More accurate quantification of model-to-model agreement in externally forced climatic responses over the coming century

Separating how model-to-model differences in the forced response (U-MD) and internal variability (U-IV) contribute to the uncertainty in climate projections is important, but challenging. Reducing U-MD increases confidence in projections, while U-IV characterises the range of possible futures that might occur purely by chance. Separating these uncertainties is limited in traditional multi-model ensembles because most models have only a small number of realisations; furthermore, some models are not independent. Here, we use six largely independent single model initial-condition large ensembles to separate the contributions of U-MD and U-IV in projecting 21st-century changes of temperature, precipitation, and their temporal variability under strong forcing (RCP8.5). We provide a method that produces similar results using traditional multi-model archives. While U-MD is larger than U-IV for both temperature and precipitation changes, U-IV is larger than U-MD for the changes in temporal variability of both temperature and precipitation, between 20 degrees and 80 degrees latitude in both hemispheres. Over large regions and for all variables considered here except temporal temperature variability, models agree on the sign of the forced response whereas they disagree widely on the magnitude. Our separation method can readily be extended to other climate variables. Uncertainty in estimates of future climate arises not only from internal variability, but also from model-to-model differences.
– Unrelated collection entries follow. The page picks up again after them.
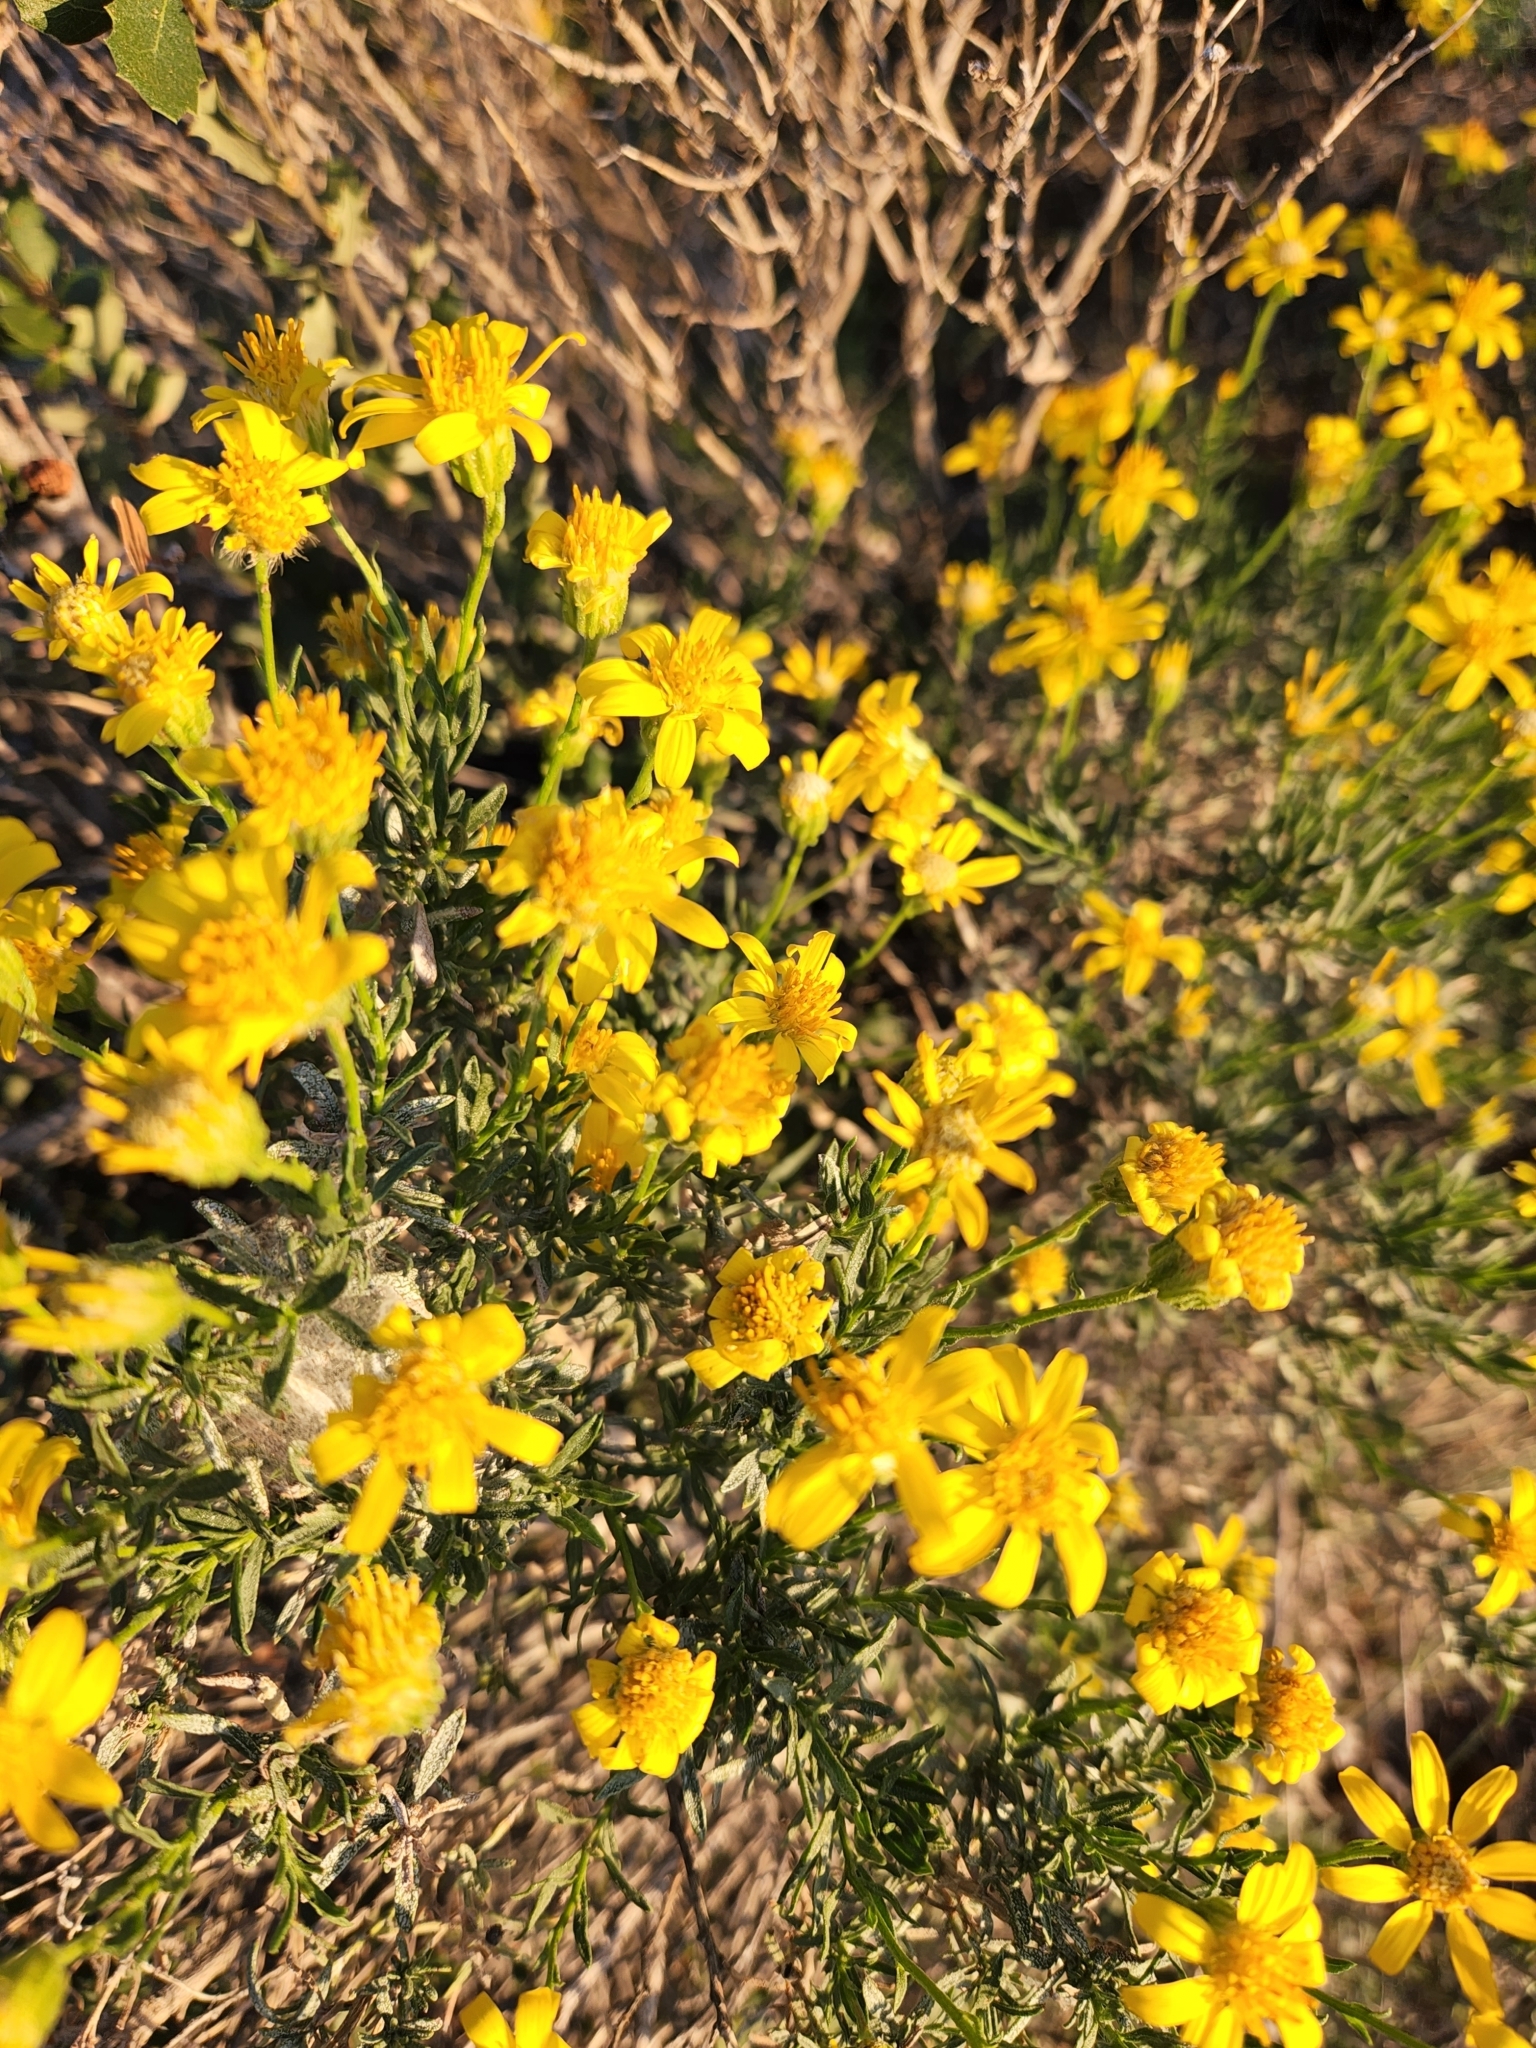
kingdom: Plantae
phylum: Tracheophyta
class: Magnoliopsida
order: Asterales
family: Asteraceae
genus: Ericameria
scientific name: Ericameria linearifolia
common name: Interior goldenbush
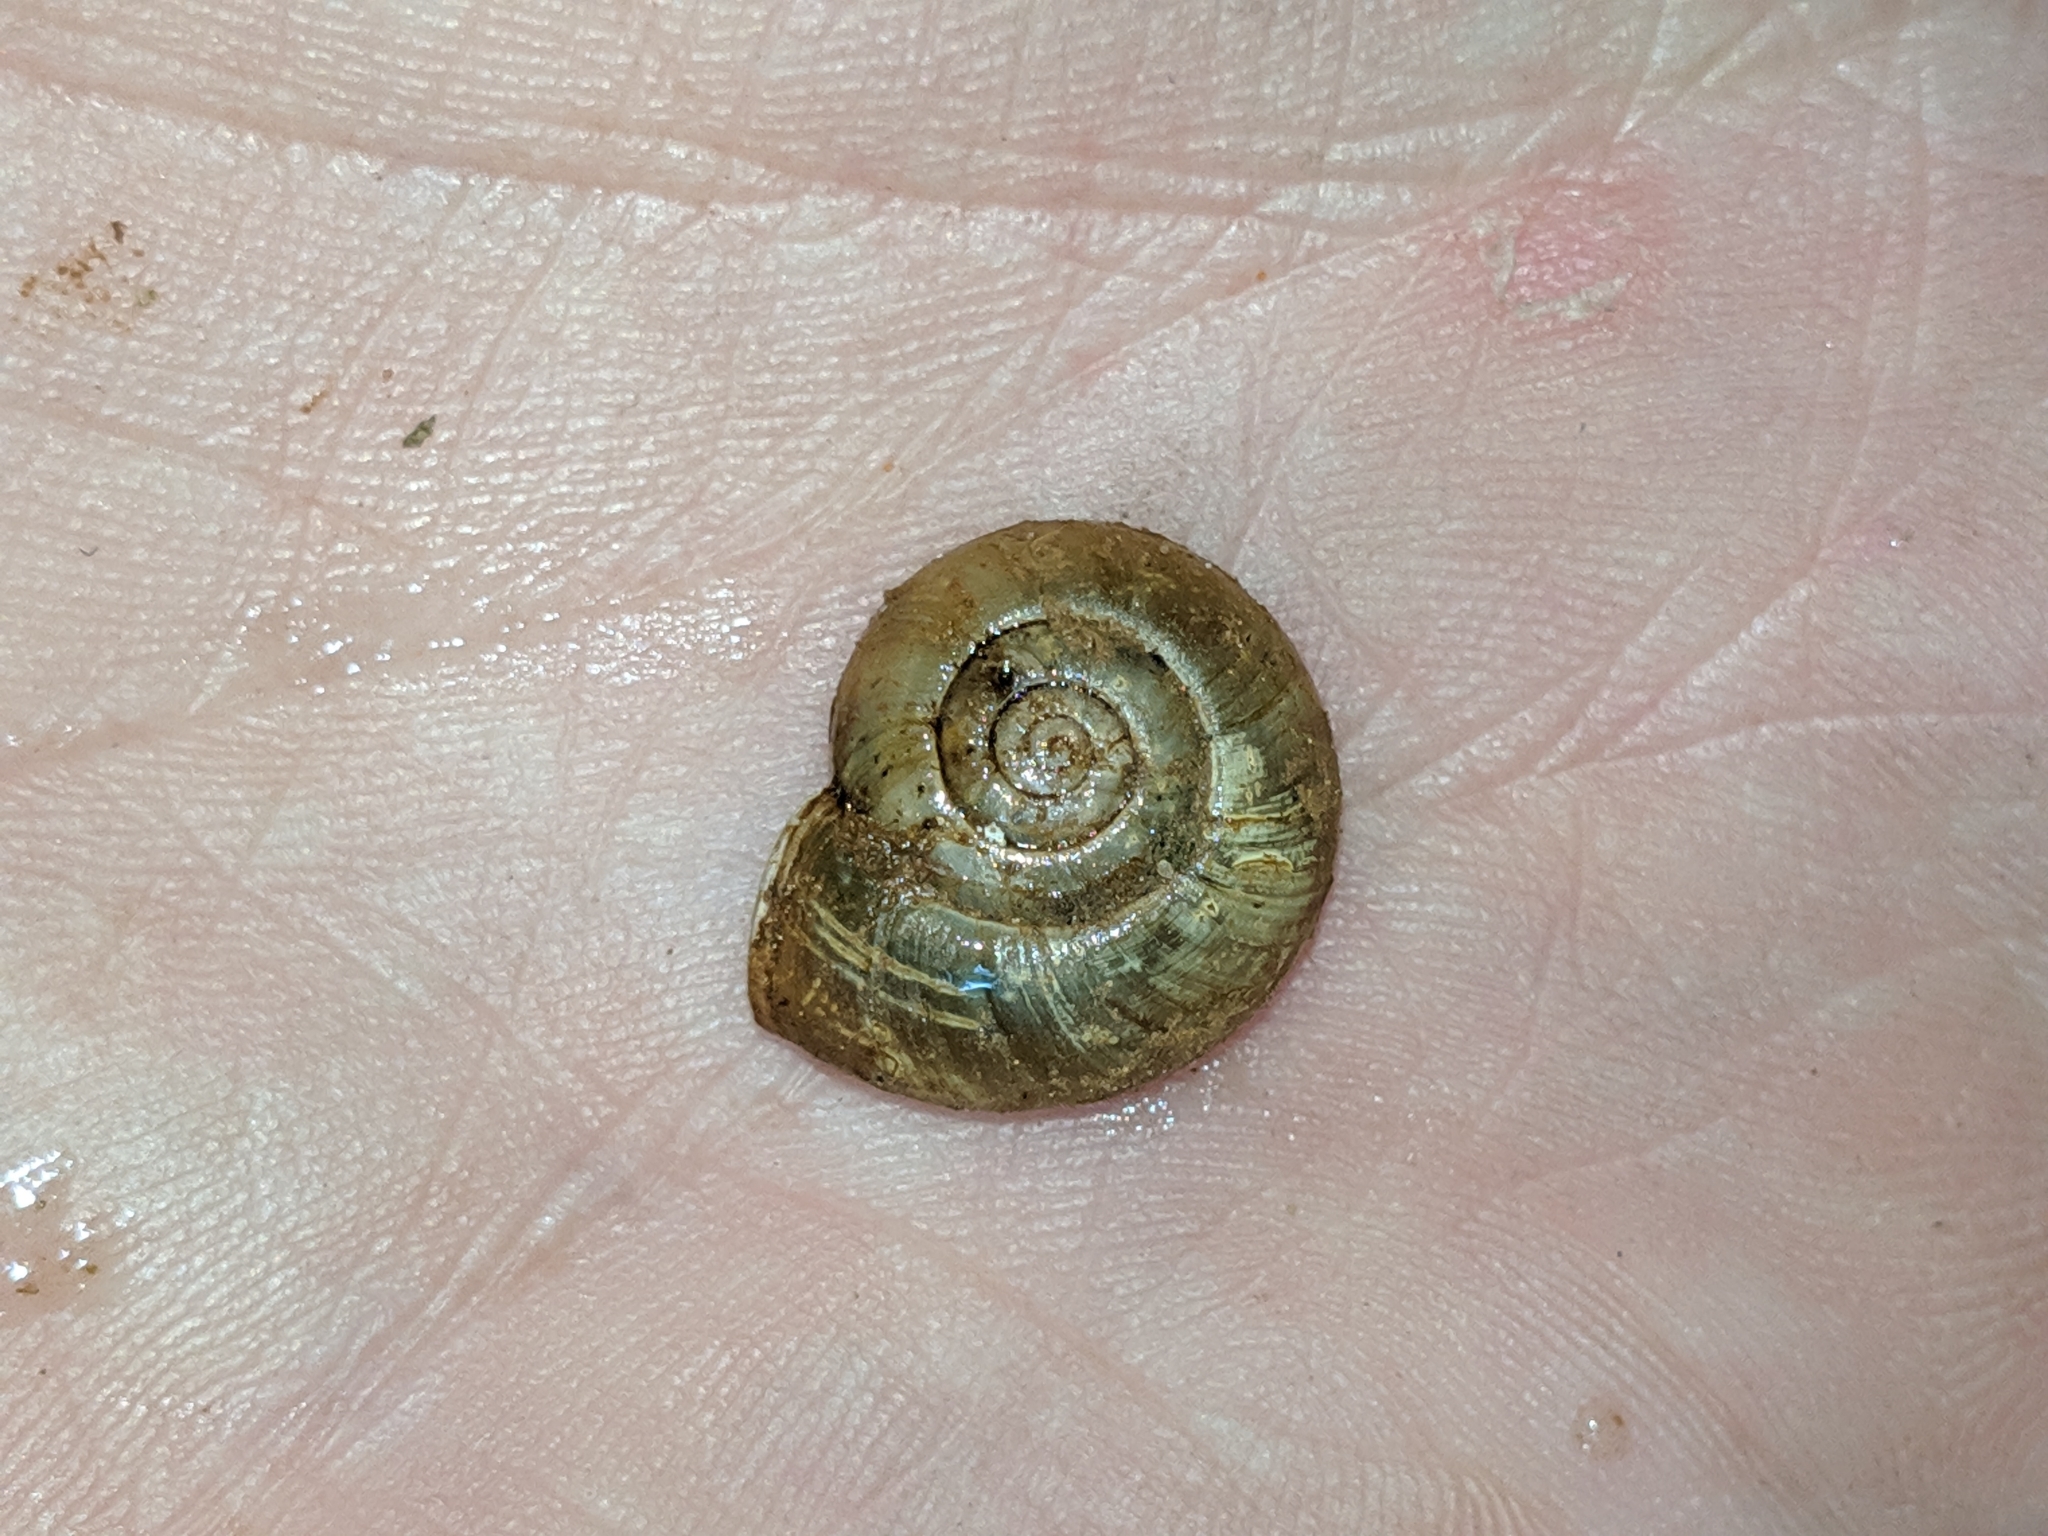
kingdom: Animalia
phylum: Mollusca
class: Gastropoda
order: Stylommatophora
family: Haplotrematidae
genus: Haplotrema
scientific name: Haplotrema concavum
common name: Gray-foot lancetooth
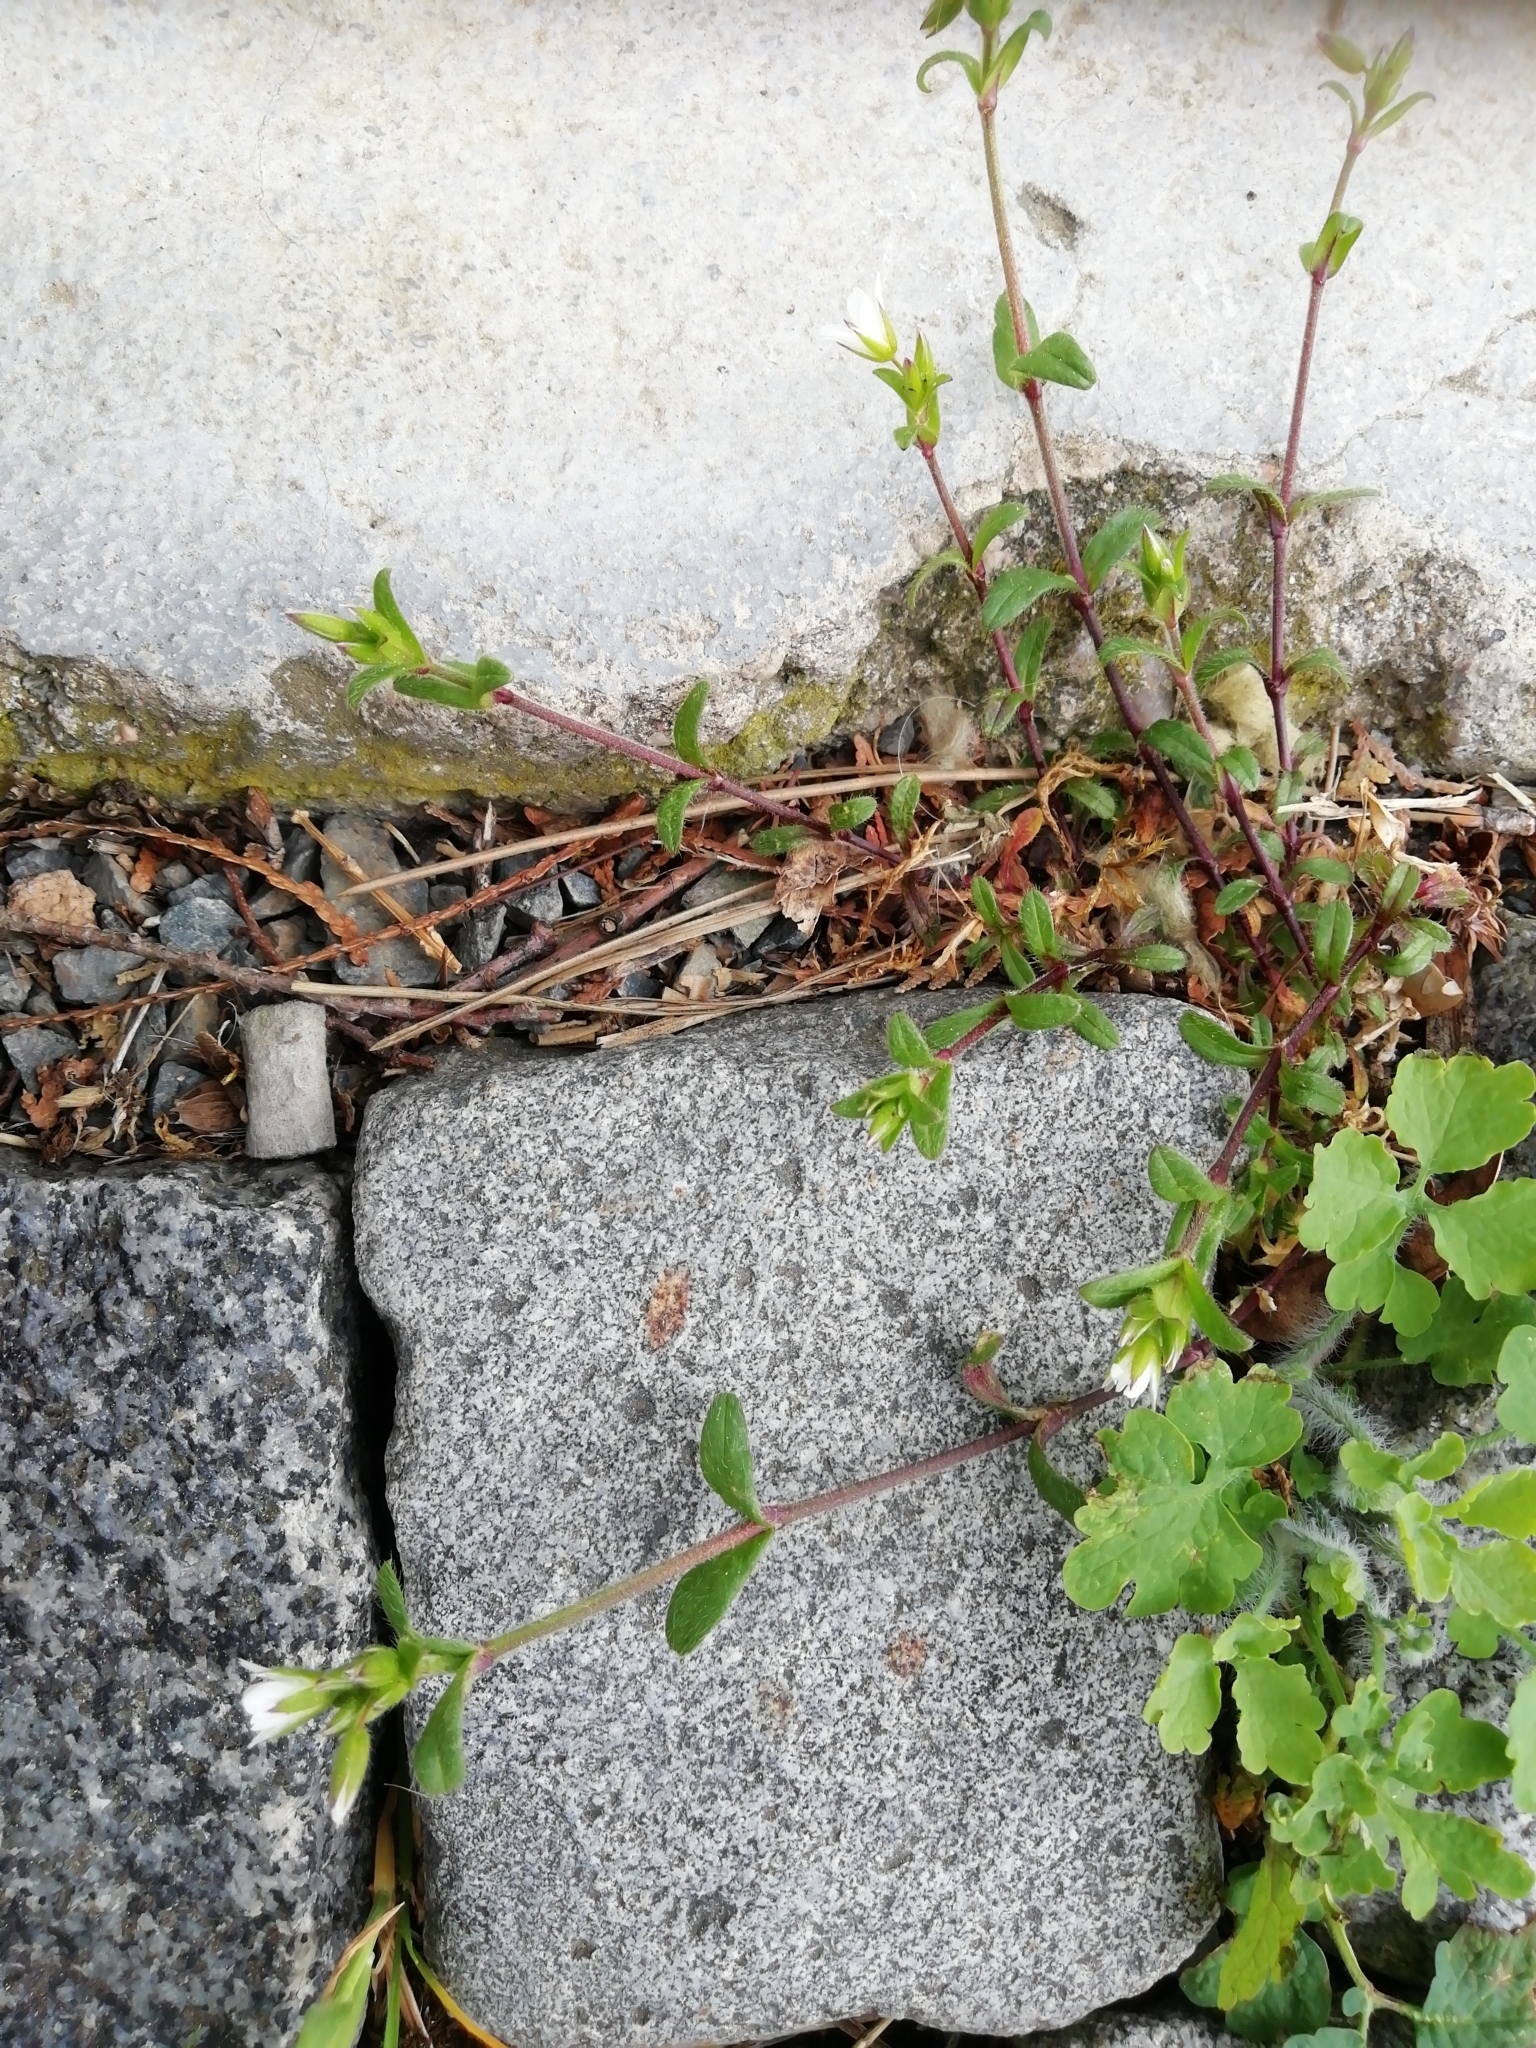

Here, the authors use a new set of single model initial-condition large ensembles to quantify the contribution of model differences to the overall uncertainty in temperature and precipitation projections.

Automated summary

Understanding the contributions of model-to-model differences in the forced response and internal variability to uncertainty in climate projections is crucial. While reducing model-to-model differences can increase confidence in projections, separating these uncertainties is challenging in traditional multi-model ensembles. However, utilizing single model initial-condition large ensembles can help to distinguish between these uncertainties.